- Problem to solve -
What you need to produce from the material below is an exact transcription of the lines from the one with "Afinal somos todos humanos mas é" through the one with "estão estabelecidos", both included, and no other line.
= Beginning of Section =
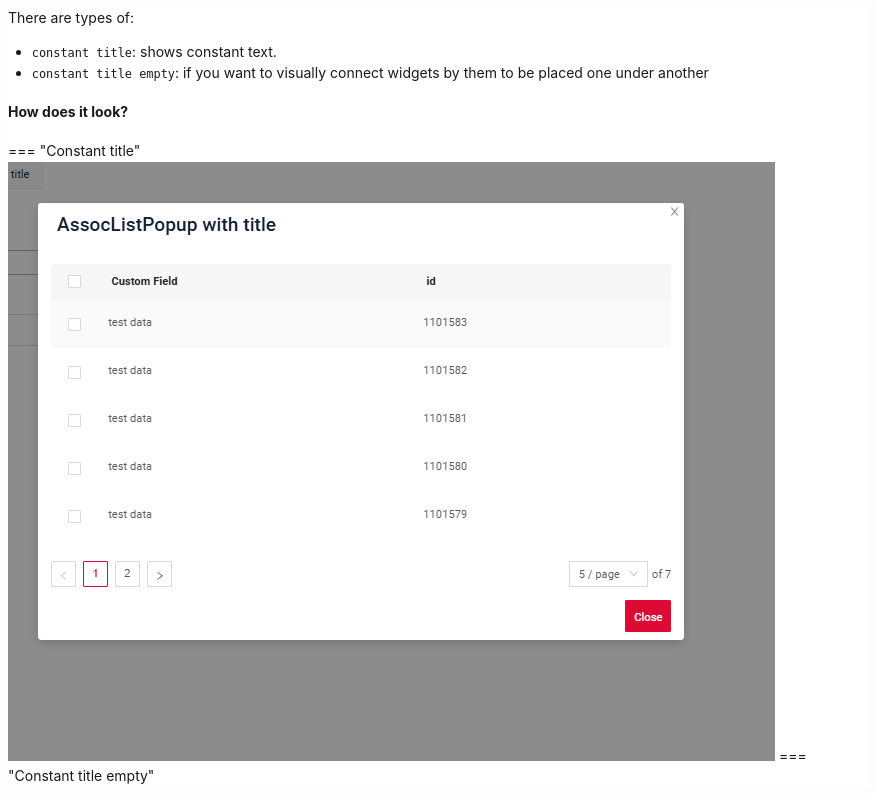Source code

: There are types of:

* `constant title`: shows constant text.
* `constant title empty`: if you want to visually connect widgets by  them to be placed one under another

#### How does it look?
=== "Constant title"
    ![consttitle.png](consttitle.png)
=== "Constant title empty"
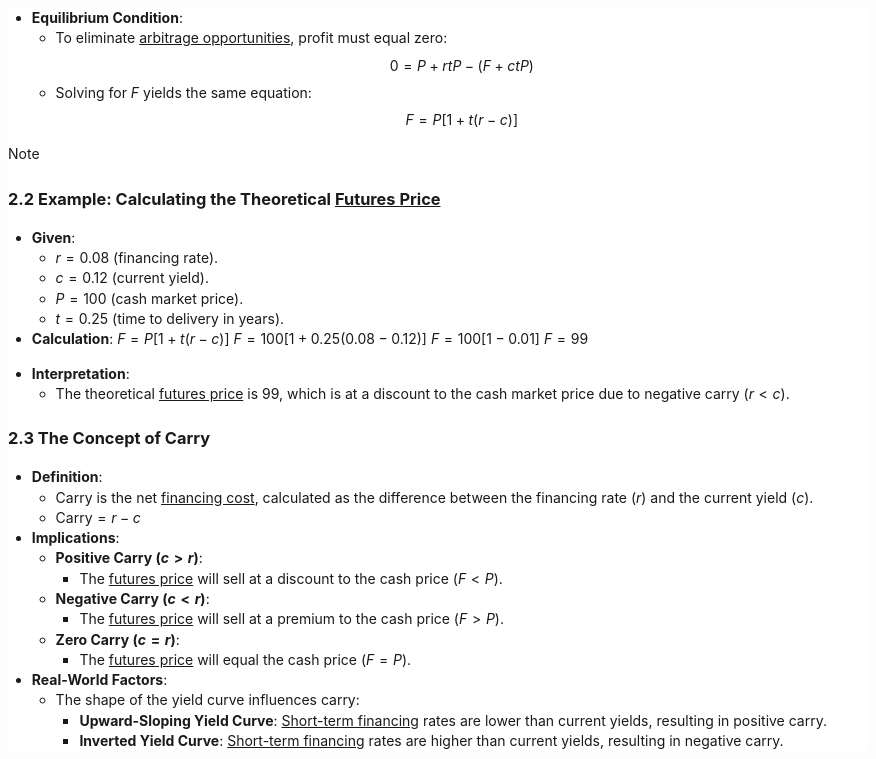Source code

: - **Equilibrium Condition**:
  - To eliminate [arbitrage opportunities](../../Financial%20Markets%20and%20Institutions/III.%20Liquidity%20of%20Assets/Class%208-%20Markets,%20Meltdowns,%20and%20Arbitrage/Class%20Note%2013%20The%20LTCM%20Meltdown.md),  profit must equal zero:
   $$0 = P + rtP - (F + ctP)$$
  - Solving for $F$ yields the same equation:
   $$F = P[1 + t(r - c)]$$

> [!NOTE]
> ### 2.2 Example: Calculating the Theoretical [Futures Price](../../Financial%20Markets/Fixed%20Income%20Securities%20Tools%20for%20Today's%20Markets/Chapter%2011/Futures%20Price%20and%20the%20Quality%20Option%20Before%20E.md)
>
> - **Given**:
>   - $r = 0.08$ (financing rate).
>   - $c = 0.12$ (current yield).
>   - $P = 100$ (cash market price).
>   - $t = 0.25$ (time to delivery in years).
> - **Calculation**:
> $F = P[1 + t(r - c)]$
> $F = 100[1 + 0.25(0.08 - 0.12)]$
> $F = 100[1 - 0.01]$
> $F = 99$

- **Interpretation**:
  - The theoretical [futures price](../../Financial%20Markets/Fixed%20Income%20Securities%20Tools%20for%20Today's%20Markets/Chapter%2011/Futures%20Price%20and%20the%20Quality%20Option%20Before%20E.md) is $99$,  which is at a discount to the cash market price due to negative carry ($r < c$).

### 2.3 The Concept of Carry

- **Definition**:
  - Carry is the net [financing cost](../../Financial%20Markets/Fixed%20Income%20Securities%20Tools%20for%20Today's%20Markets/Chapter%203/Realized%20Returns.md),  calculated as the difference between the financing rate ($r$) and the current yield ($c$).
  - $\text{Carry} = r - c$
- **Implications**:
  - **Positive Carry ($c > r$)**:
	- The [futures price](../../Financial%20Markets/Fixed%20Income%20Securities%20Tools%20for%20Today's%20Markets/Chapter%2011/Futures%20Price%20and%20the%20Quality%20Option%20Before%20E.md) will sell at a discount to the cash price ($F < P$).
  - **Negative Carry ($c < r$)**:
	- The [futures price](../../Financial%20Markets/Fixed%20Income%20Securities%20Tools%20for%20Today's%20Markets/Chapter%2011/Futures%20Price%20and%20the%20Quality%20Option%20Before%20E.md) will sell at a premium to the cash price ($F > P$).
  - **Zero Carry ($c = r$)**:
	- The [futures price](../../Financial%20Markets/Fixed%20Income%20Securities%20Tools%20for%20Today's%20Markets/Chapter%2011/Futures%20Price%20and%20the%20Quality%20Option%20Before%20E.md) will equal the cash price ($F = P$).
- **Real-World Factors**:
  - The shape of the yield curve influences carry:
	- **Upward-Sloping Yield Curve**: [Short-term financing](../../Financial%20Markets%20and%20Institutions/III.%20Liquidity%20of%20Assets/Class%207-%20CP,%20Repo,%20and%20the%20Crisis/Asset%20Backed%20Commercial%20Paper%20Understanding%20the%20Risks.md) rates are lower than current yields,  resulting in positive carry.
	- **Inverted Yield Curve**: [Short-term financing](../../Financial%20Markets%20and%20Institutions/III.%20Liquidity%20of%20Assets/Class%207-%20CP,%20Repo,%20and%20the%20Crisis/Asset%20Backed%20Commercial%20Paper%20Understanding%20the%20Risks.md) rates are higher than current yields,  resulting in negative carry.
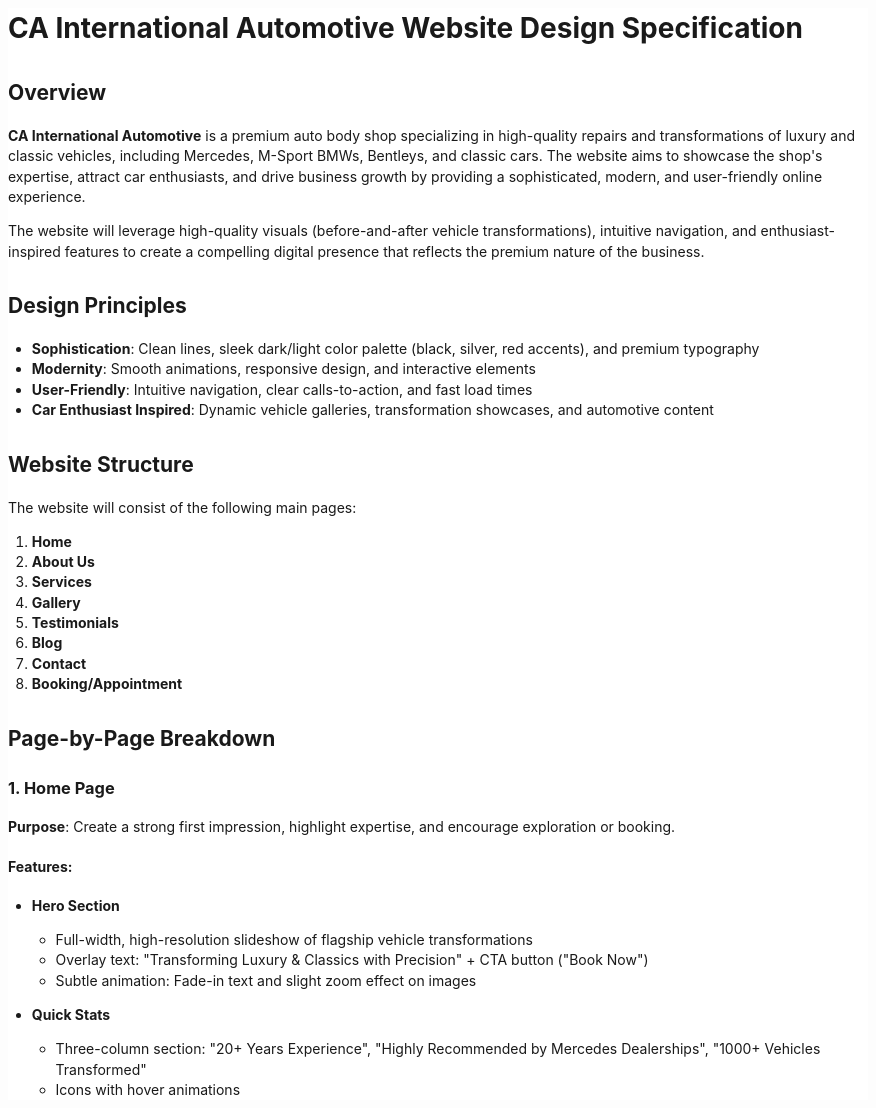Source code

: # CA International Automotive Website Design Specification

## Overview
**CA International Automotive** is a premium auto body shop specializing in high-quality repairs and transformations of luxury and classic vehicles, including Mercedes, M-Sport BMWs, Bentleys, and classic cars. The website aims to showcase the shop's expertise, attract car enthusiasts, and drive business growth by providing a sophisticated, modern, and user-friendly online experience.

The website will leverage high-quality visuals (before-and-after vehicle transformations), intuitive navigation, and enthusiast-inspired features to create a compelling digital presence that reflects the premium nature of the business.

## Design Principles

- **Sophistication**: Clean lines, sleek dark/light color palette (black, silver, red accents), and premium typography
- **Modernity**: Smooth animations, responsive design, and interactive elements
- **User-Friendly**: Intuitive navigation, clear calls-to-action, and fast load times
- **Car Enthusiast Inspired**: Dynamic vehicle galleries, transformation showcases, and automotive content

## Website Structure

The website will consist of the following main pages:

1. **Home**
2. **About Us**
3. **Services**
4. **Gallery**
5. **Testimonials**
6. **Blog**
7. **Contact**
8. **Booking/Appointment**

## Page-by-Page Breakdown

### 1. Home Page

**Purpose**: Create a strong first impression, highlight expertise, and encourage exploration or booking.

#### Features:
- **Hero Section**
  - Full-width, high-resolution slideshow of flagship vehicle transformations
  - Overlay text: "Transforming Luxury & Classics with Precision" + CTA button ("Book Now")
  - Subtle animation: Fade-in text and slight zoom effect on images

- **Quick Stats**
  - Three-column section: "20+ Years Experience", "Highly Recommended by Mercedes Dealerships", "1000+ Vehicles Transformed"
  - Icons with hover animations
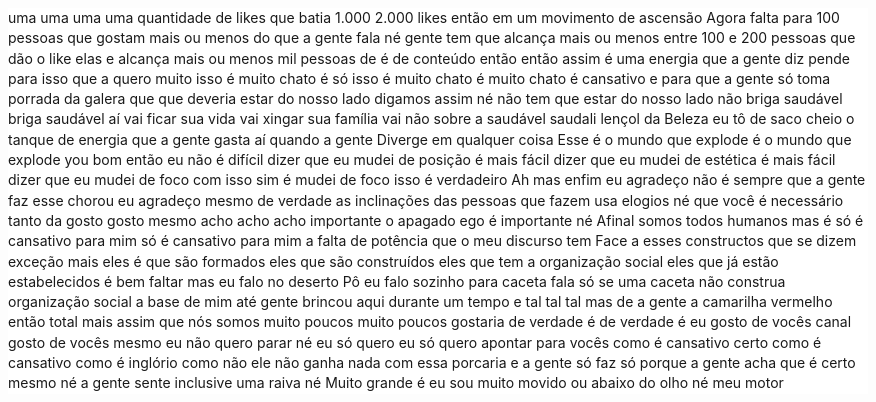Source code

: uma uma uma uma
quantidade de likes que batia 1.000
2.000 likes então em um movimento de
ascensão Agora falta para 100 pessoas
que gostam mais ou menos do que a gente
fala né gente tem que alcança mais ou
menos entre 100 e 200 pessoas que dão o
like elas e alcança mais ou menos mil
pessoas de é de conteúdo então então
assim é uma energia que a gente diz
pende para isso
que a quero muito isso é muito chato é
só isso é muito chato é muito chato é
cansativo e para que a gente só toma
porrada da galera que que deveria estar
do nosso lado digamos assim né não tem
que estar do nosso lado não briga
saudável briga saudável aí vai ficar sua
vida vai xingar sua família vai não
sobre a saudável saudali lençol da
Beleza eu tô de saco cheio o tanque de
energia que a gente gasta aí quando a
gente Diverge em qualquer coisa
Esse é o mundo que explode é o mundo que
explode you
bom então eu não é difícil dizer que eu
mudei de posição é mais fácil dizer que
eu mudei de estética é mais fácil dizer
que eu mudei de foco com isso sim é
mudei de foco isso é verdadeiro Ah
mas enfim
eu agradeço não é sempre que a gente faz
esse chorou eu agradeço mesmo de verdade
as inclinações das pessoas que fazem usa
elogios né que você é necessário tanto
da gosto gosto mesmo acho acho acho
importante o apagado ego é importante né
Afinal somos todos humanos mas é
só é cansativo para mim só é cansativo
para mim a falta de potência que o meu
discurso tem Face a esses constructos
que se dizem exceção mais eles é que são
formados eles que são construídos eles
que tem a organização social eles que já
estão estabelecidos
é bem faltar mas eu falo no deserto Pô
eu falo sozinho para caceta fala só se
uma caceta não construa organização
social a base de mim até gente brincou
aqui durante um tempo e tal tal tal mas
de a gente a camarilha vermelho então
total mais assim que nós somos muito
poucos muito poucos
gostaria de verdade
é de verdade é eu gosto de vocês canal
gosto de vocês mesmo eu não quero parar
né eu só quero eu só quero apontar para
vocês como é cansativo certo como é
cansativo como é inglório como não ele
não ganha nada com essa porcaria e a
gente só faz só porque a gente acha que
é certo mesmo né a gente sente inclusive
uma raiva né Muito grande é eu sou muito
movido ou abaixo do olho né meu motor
= End of Section =
- Result of the task -
Afinal somos todos humanos mas é
só é cansativo para mim só é cansativo
para mim a falta de potência que o meu
discurso tem Face a esses constructos
que se dizem exceção mais eles é que são
formados eles que são construídos eles
que tem a organização social eles que já
estão estabelecidos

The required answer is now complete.